(Beginning of PASSAGE SHOWN)
Tyll
- First edition (Rowohlt, 2017)
- Author: Daniel Kehlmann
- Translator: Ross Benjamin
- Language: German
- Genre: Historical
- Publisher: Rowohlt Verlag
- Publication date: October 2017
- Publication place: Germany
- Published in English: 6 February 2020
- Media type: Print (hardback)
- Pages: 473
- ISBN: 978-3-498-03567-9
- OCLC: 1006404492
- Dewey Decimal: 833/.914
- LC Class: PT2671.E32 T95 2017

= Tyll (novel) =

2017 novel by Daniel Kehlmann

Tyll is a 2017 novel, written in German, by the Austrian-German writer Daniel Kehlmann. The book is based, in part, on the folkloristic tales about Till Eulenspiegel, a jester who was the subject of a chapbook in 16th century Germany, as well as on the history of the Thirty Years' War. The book was first published in October 2017 in the original German by Rowohlt Verlag. An English translation by Ross Benjamin was published in the United States by Pantheon Books, a division of Penguin Random House, New York, in February 2020. Between its initial publication in 2017, and its publication in English, Tyll had sold almost 600,000 copies in Germany.
(End of PASSAGE SHOWN)
(Beginning of DATA EXCERPT)
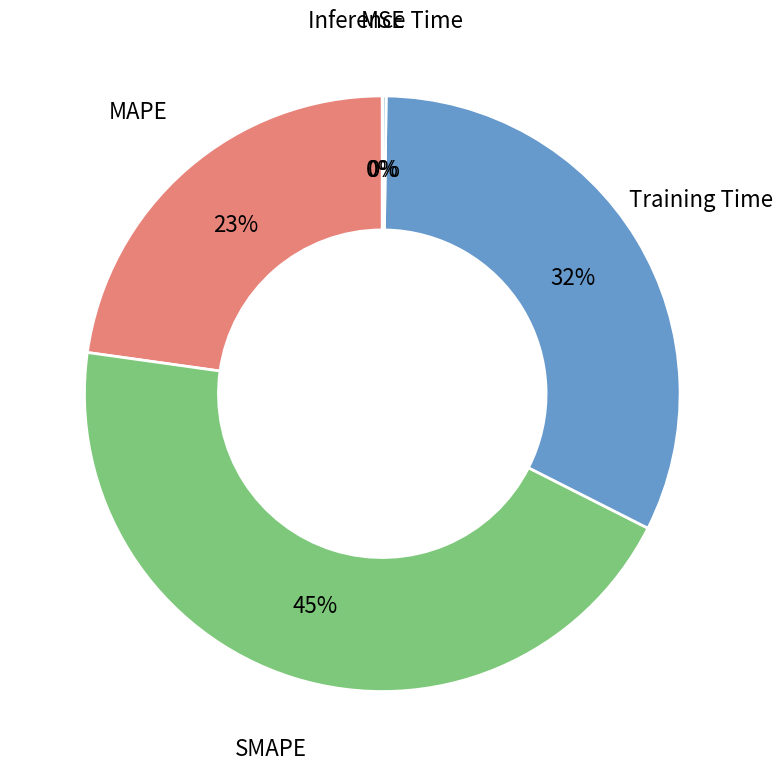

Does any single category account for the majority?

No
(End of DATA EXCERPT)
TASK ITEM
Resume the article on Daniel Kehlmann's novel Tyll after its last sentence, which reports the German sales figures.

ANSWER TO THIS EXERCISE
== Plot ==

Kehlmann does not narrate Tyll's story in a linear fashion. The chapter "Shoes" that serves as the novel's prologue tells a tale from the middle of the jester's life.

"Shoes." Deep into the Thirty Years' War Tyll Ulenspiegel arrives in a town where the war had not yet come, along with Nele, an old woman, and the donkey. The inhabitants of the town recognize Tyll from his widespread fame, even though they had never seen him before. Tyll and Nele perform to great applause. The performance culminates in a high-wire act, through which Tyll initiates a prank that causes violent upheaval.

"The Lord of the Air." This chapter presents the actual beginning of the narrative. The reader encounters his father Claus Ulenspiegel, the miller of their town, who is not like the others: he is able to read, loves books, and desires to study the mysteries of the world. Tyll's father is accused of witchcraft, which results in his trial, conviction, and execution. Knowing his prior life is now gone, Tyll asks Nele to join him as they leave the village forever.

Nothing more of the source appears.